TASK TO COMPLETE:
Which club teams are named in the match report?

SELECTED TEXT:
▬▬▬▬▬▬

Bafana Bafana played Everton’s Steven Pienaar off in-form lone striker Katlego Mphela, unlucky to hit the post towards the end, with Teko Modise and Tshabalala taking up the wide positions. There was no place for Matthew Booth in the XI who played very well during the Confederations Cup last year. The remaining English-based contingent for South Africa was Kagisho Dikgacoi (Fulham) and captain Aaron Mokoena (Portsmouth). Their Latin American opponents fielded an all Premier League front three; West Ham’s Guillermo Franco flanked by Giovani dos Santos of Spurs and Carlos Vela of Arsenal. PSV Eindhoven duo Carlos Salcido and Francisco Javier Rodriguez were joined in the defensive positions by Ricardo Osorio and Paul Aguilar who looked very bright going forward; Barcelona’s Rafael Marquez sat in front of the back four.

Javier Aguirre’s side enjoyed early possession and probably deserved to be ahead by half-time. South Africa seemed to take their time feeling their way into the game but similarly to Mexico there was a lack of cutting edge and the killer pass in the final third. Giovani still remains an inconsistent player, getting himself into good positions but then failing to deliver. It was his and Carlos Vela’s movement that Bafana Bafana struggled to handle. Substitute Cuauhtemoc Blanco at 37 still showed his skill during the twenty minutes he was on the pitch. South Africa’s marking from set pieces was particularly poor and needs to be addressed on the training ground. In open play however they were better defensively.

▬▬▬▬▬▬

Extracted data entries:
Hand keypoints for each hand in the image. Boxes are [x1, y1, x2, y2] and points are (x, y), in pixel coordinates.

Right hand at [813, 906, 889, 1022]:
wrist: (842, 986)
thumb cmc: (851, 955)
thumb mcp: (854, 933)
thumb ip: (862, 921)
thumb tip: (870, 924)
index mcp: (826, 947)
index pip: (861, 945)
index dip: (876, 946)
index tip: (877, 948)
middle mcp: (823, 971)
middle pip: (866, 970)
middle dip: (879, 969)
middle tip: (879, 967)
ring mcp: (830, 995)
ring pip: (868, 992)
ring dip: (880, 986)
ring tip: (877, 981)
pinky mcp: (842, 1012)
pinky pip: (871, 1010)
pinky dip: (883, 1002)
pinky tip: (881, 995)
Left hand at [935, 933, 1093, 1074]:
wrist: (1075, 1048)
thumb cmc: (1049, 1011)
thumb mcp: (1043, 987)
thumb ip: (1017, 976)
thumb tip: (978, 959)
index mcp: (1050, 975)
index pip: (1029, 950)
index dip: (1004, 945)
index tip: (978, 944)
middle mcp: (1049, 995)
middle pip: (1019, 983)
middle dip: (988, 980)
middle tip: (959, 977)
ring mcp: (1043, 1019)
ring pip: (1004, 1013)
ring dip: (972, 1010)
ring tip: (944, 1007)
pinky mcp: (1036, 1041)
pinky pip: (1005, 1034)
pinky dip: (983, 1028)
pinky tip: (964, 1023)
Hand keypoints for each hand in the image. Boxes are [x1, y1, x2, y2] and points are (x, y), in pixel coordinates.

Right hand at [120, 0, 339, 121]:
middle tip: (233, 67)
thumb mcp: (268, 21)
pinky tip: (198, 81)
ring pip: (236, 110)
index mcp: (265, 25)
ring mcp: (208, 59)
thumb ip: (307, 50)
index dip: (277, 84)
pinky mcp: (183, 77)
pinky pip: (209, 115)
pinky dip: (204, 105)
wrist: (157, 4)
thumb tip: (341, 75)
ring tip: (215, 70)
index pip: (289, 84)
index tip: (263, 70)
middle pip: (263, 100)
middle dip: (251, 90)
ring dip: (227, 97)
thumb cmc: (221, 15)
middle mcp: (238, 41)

▬▬▬▬▬▬

SOLUTION TO THE PROBLEM:
Everton, Fulham, Portsmouth, West Ham, Spurs, Arsenal, PSV Eindhoven, Barcelona